Just for the wealthy?
With its hi-tech – almost futuristic – aspects, is denovoSkin destined to benefit only the wealthy?
“We thought about this from the beginning,” Marino said. “It’s clear that Southern countries experience many more dramas linked to burns, partly, sadly, because of wars. For the moment we’re producing entirely by hand, with very specialised technicians, in sterile rooms – and that all costs a lot. But the machine will allow us to reduce the prices considerably and will make the treatment affordable even for developing countries.”
The machine is denovoCast, developed with CSEM, a Swiss private, non-profit research and technology organisation based in Neuchâtel. It can produce several grafts at the same time in a completely closed process with no manual intervention. Its inventors expect it to accelerate production by more than 30% and to ensure consistent quality.
CUTISS seems well equipped to enter a market estimated at more than $2 billion (CHF1.84 billion) for serious burns and more than $5 billion to reconstruct burn scars – in Europe and the US alone. But isn’t this market a bit big for a company that currently employs fewer than 40 people?
“There are 20 centres of excellence in Europe for treating serious burns,” Marino said. “We’re going to start by working with them, and we can do that on our own. Later, sure, we’ll have to find partners.”

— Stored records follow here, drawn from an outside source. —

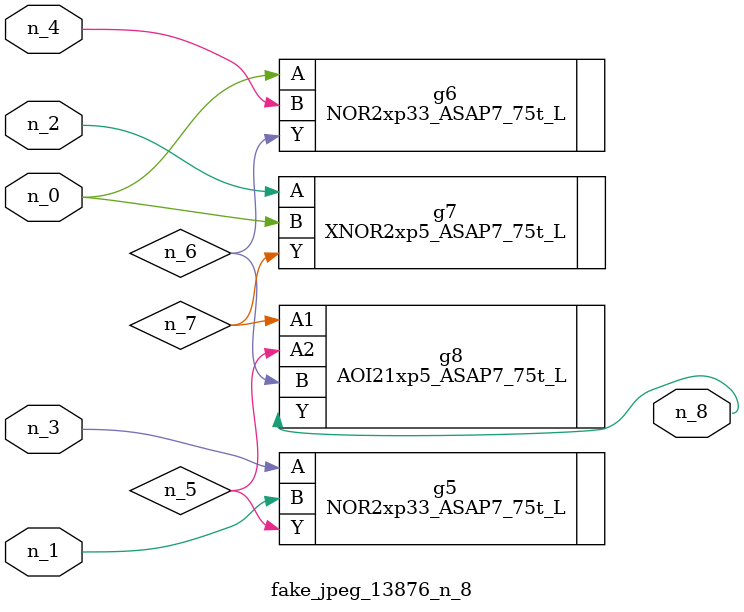
<source format=v>
module fake_jpeg_13876_n_8 (n_3, n_2, n_1, n_0, n_4, n_8);

input n_3;
input n_2;
input n_1;
input n_0;
input n_4;

output n_8;

wire n_6;
wire n_5;
wire n_7;

NOR2xp33_ASAP7_75t_L g5 ( 
.A(n_3),
.B(n_1),
.Y(n_5)
);

NOR2xp33_ASAP7_75t_L g6 ( 
.A(n_0),
.B(n_4),
.Y(n_6)
);

XNOR2xp5_ASAP7_75t_L g7 ( 
.A(n_2),
.B(n_0),
.Y(n_7)
);

AOI21xp5_ASAP7_75t_L g8 ( 
.A1(n_7),
.A2(n_5),
.B(n_6),
.Y(n_8)
);


endmodule
</source>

Throughout its launch phase, the start-up has benefited from the support of InnoSuisse, the Swiss agency for promoting innovation, as well as the EU’s Horizon 2020 programme. However, Switzerland has just broken off negotiationsExternal link with Brussels on a framework agreement which was intended to cover this kind of collaboration.
Without wishing to “get involved in politics”, Marino says she hopes this problem will be resolved, because tightening the rules governing exchanges between Switzerland and the EU could have an impact on her company, which will need to import and export.
“This project began here in 2001. It’s always been Swiss, and it would be good to remain ‘Swiss made’,” she said.